Repository: govuk-mongodb-content
Use Docker to run a local MongoDB instance containing GOV.UK content store and inspect with Mongo Express.
- GitHub
- govuk-mongodb-content
- Ownership
- #data-products
- Hosting
- N/A
- Category
- Data science
README
Use Docker to run a local MongoDB instance containing GOV.UK content store and inspect with Mongo Express.
Get Docker
Download and install Docker. If unfamiliar check out their tutorials before proceeding.
Check your Docker works by running the following code in your terminal:
docker run hello-world
Get help with docker with:
docker help
Docker and MongoDB
Prepare data
Download a copy of the production version of the Content Store. This version can be found in the govuk-integration-database-backups
AWS S3 bucket in the mongo-api
folder. The file is called:
{DATETIME}-content_store_production.gz
where {DATETIME}
is a datetime in YYYY-MM-DDTHH:MM:SS
format.
If you do not have access to AWS, ask a fellow GOV.UK data scientist or developer for assistance.
Extract the content_items.bson
file from the content_store_production
folder of the downloaded file by entering the following command in your terminal:
tar -xvf PATH/TO/DATETIME-content_store_production.gz content_store_production/content_items.bson
The database file content_items.bson
is now in content_store_production/
. Move the .bson file into /tmp/mongodb/
(or wherever location you will choose in the docker run
command in the next section). Note that you may have to create this folder.
Your data should now be in a directory that your container will be able to access.
Get the Image and run the container
The first time you run the following code the Image will need to be downloaded:
docker pull mongo
and wait for docker to run the image. This may take a while.
Next run:
docker run --name govuk -d -v /tmp/mongodb:/data/db -p 27017:27017 mongo
where the arguments are:
--name: Name of the container.
-d: Will start the container as a background (daemon) process. Don’t specify this argument to run the container as foreground process.
-v: Attach the /tmp/mongodb volume of the host system to /data/db volume of the container. Note to non-MacOS users, `/tmp` might be RAM rather than disk, so use a different path instead (unless you have copious amounts of RAM). The path can be whatever you like.
-p: Map the host port to the container port.
mongo: Last argument is the name/id of the image. The version can be specified for reproducibility with a colon.
⚠️ If you already have previously run a mongodb image also called govuk
, then you will need to drop it first:
docker rm -f govuk
Use docker ps
to check what containers are running.
You can stop or kill the container at any time - you can restart it with docker start govuk
.
Check for data
Open a bash shell in your recently spun-up govuk container with:
docker exec -it govuk bash
Check that you can see content_items.bson
in the correct directory (i.e. the container can access your local volume specified above and the files therein). You can do so via the normal command lines operations such as ls ...

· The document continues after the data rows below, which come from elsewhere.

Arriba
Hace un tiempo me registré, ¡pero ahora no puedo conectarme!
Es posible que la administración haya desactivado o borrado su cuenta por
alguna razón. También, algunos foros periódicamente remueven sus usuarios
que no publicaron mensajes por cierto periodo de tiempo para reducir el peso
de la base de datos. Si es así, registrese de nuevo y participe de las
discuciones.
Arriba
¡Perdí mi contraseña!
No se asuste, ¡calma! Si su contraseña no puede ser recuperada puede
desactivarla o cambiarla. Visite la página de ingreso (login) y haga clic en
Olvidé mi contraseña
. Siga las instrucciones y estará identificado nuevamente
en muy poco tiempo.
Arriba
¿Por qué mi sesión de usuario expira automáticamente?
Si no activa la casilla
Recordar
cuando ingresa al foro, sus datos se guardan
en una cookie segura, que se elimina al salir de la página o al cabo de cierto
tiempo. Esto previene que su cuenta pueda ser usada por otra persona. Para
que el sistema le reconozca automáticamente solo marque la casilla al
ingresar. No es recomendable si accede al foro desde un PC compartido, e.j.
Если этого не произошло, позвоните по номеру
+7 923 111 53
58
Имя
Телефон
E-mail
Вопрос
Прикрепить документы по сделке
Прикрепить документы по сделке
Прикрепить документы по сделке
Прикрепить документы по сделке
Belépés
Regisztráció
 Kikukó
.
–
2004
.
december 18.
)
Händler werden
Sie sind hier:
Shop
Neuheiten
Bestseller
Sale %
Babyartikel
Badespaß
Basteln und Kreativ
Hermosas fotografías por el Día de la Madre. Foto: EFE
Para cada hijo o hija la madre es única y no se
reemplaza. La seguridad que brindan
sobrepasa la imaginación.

If you followed the instructions so far, you should see content_items.bson
listed under:
ls data/db
Restore MongoDB from .bson
From the bash shell of the container run:
mongorestore -d content_store -c content_items data/db/content_items.bson
This should start restoring the content_items
collection in the content_store
database on the MongoDB instance.
⚠️ If you already have previously restored a mongodb, then you will need to drop it first, otherwise it won’t get replaced with your newer version:
mongorestore --drop -d content_store -c content_items data/db/content_items.bson
We can access the MongoDB instance from the container with:
mongo 27017
Type help
for help in the mongo shell.
Run some of these commands to test the database is there.
Using toy data instead
If you just want to test this out on some toy data you can copy and paste from here and run in the mongo shell to create a collection to practice on.
Interact with MongoDB instance
Open a new terminal so we can link to it from another container. We download and build a new container from the image mongo-express
which provides a user interface for managing your MongoDB databases.
docker run --link govuk:mongo -p 8081:8081 mongo-express
In your browser, you can look at it for sense check by:
http://0.0.0.0:8081/
It should look something like this:
Leveraging the MongoDB with pymongo
We can connect to and make use of this data for metadata extraction and other uses. In these notebooks we extract the structural network, or those pages that have embedded links on each page.
In this repo, we provide a notebook that demonstrates how to connect to and extract the text from each piece of content for use in NLP applications.